## Task objective
Could you rewrite the data below with every "Vista" swapped for "Linux", leaving everything else unchanged and omitting the pictures?

## Data provided
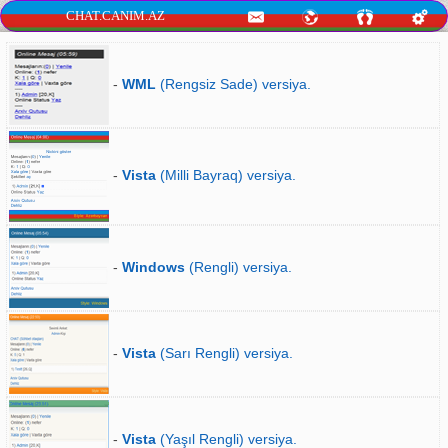
CHAT.CANIM.AZ
-
WML
(Rengsiz Sade) versiya.
-
Vista
(Milli Bayraq) versiya.
-
Windows
(Rengli) versiya.
-
Vista
(Sarı Rengli) versiya.
-
Vista
(Yaşıl Rengli) versiya.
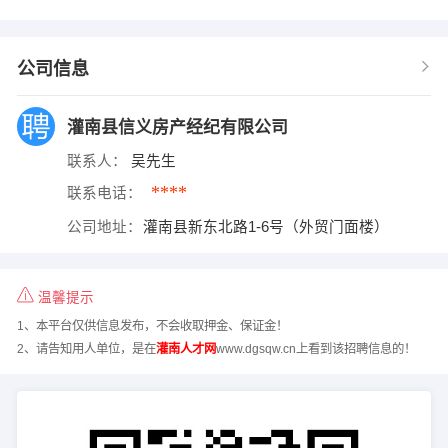
公司信息
灌南县信义房产经纪有限公司
联系人：
吴先生
****
联系电话：
公司地址：
灌南县新东北路1-6号（外贸门面楼）
温馨提示
1、本平台仅供信息发布，不会收取押金、保证金！
2、请告知用人单位，是在
灌南人才网
www.dgsqw.cn上看到该招聘信息的！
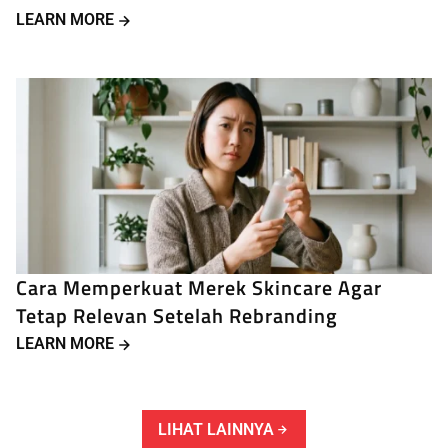
LEARN MORE
Cara Memperkuat Merek Skincare Agar
Tetap Relevan Setelah Rebranding
LEARN MORE
LIHAT LAINNYA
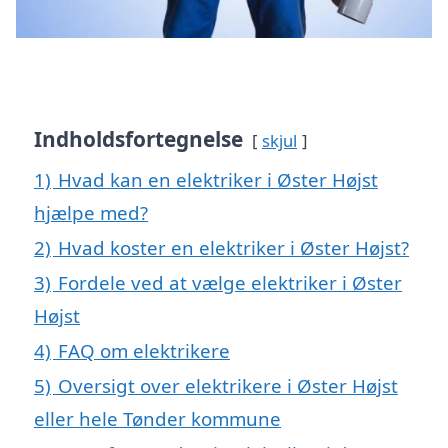
Indholdsfortegnelse
skjul
1)
Hvad kan en elektriker i Øster Højst
hjælpe med?
2)
Hvad koster en elektriker i Øster Højst?
3)
Fordele ved at vælge elektriker i Øster
Højst
4)
FAQ om elektrikere
5)
Oversigt over elektrikere i Øster Højst
eller hele Tønder kommune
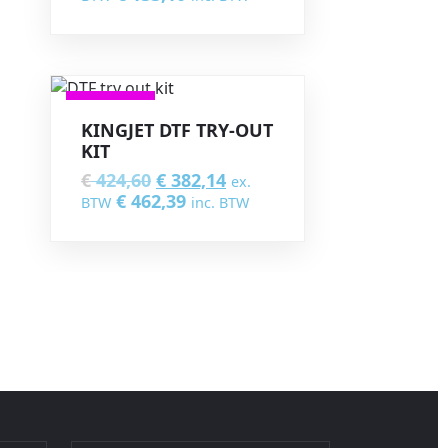
VERKOOP
KINGJET DTF TRY-OUT
KIT
€
424,60
€
382,14
ex.
€
462,39
BTW
inc. BTW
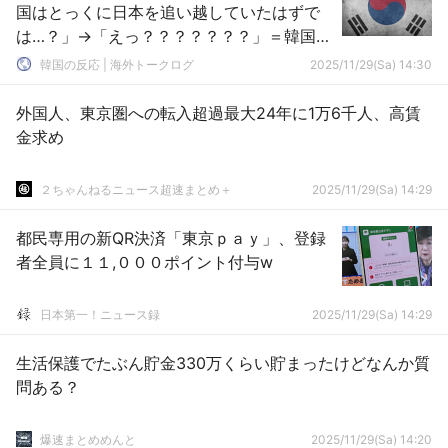
国はとっくに日本を追い越していたはずで
は…？」→「えっ？？？？？？？」＝韓国の
反応
韓国の反応 | 海外トークログ
2025/11/29(Sa) 14:30
外国人、東京圏への転入超過最大24年に1万6千人、高賃
金求め
２ちゃんねるニュース超速まとめ＋
2025/11/29(Sa) 14:29
都民専用の新QR決済「東京ｐａｙ」、登録
者全員に１１,０００ポイント付与w
日本第一！ニュース録
2025/11/29(Sa) 14:29
生活保護でたぶん貯金330万くらい貯まったけどなんか質
問ある？
爆速まとめめんと
2025/11/29(Sa) 14:20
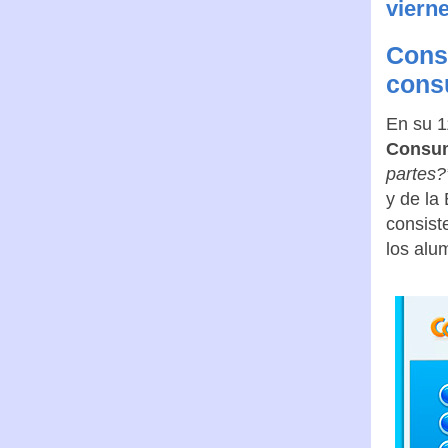
viern
Cons
cons
En su 1
Consu
partes?
y de la
consist
los alu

## Task result
CHAT.CANIM.AZ
-
WML
(Rengsiz Sade) versiya.
-
Linux
(Milli Bayraq) versiya.
-
Windows
(Rengli) versiya.
-
Linux
(Sarı Rengli) versiya.
-
Linux
(Yaşıl Rengli) versiya.
公司信息
灌南县信义房产经纪有限公司
联系人：
吴先生
****
联系电话：
公司地址：
灌南县新东北路1-6号（外贸门面楼）
温馨提示
1、本平台仅供信息发布，不会收取押金、保证金！
2、请告知用人单位，是在
灌南人才网
www.dgsqw.cn上看到该招聘信息的！
LEARN MORE
Cara Memperkuat Merek Skincare Agar
Tetap Relevan Setelah Rebranding
LEARN MORE
LIHAT LAINNYA
Indholdsfortegnelse
skjul
1)
Hvad kan en elektriker i Øster Højst
hjælpe med?
2)
Hvad koster en elektriker i Øster Højst?
3)
Fordele ved at vælge elektriker i Øster
Højst
4)
FAQ om elektrikere
5)
Oversigt over elektrikere i Øster Højst
eller hele Tønder kommune
VERKOOP
KINGJET DTF TRY-OUT
KIT
€
424,60
€
382,14
ex.
€
462,39
BTW
inc. BTW
国はとっくに日本を追い越していたはずで
は…？」→「えっ？？？？？？？」＝韓国の
反応
韓国の反応 | 海外トークログ
2025/11/29(Sa) 14:30
外国人、東京圏への転入超過最大24年に1万6千人、高賃
金求め
２ちゃんねるニュース超速まとめ＋
2025/11/29(Sa) 14:29
都民専用の新QR決済「東京ｐａｙ」、登録
者全員に１１,０００ポイント付与w
日本第一！ニュース録
2025/11/29(Sa) 14:29
生活保護でたぶん貯金330万くらい貯まったけどなんか質
問ある？
爆速まとめめんと
2025/11/29(Sa) 14:20
viern
Cons
cons
En su 1
Consu
partes?
y de la
consist
los alu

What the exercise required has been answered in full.